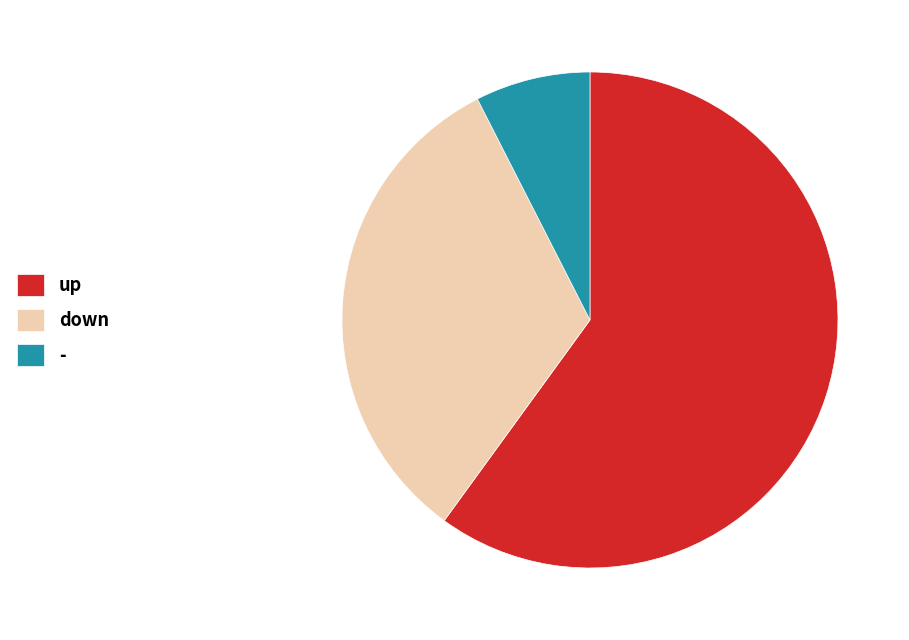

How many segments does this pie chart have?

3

*-*-*

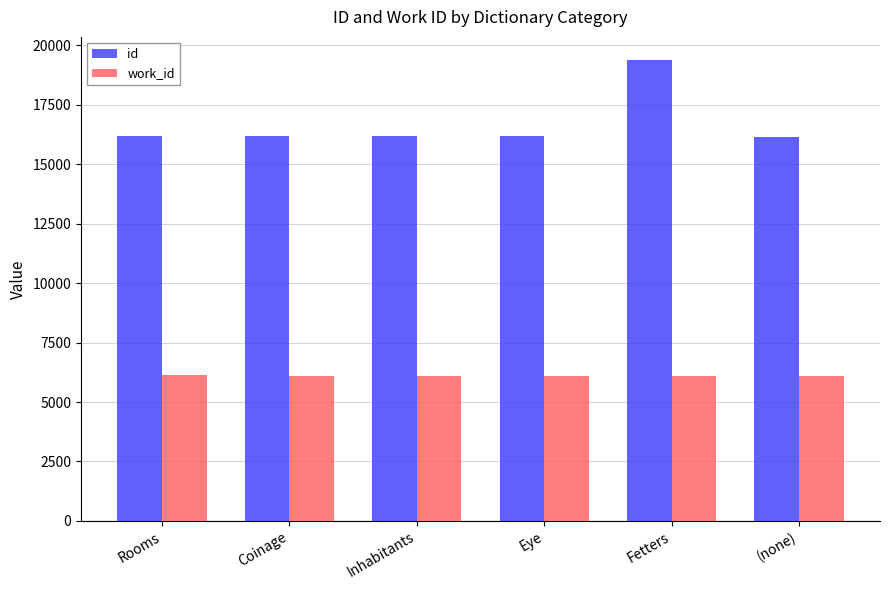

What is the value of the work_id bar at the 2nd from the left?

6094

*-*-*

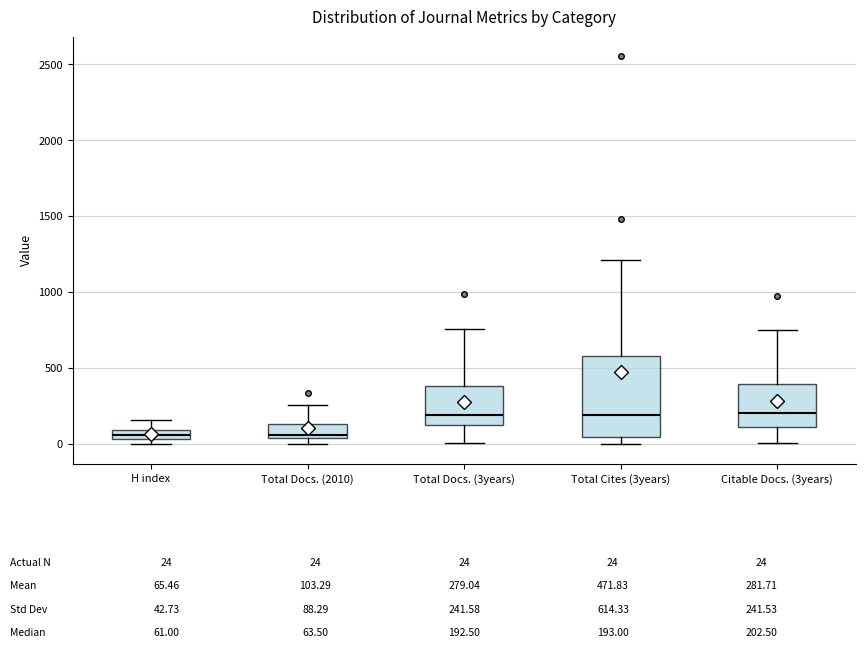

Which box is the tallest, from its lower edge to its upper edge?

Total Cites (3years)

*-*-*

Edit everything in the listing from the line containing "Which box is" down to the line containing "Total Cites (3years)": swap "tallest" for "largest" and leave the rest untouched. Give back only those lines.

Which box is the largest, from its lower edge to its upper edge?

Total Cites (3years)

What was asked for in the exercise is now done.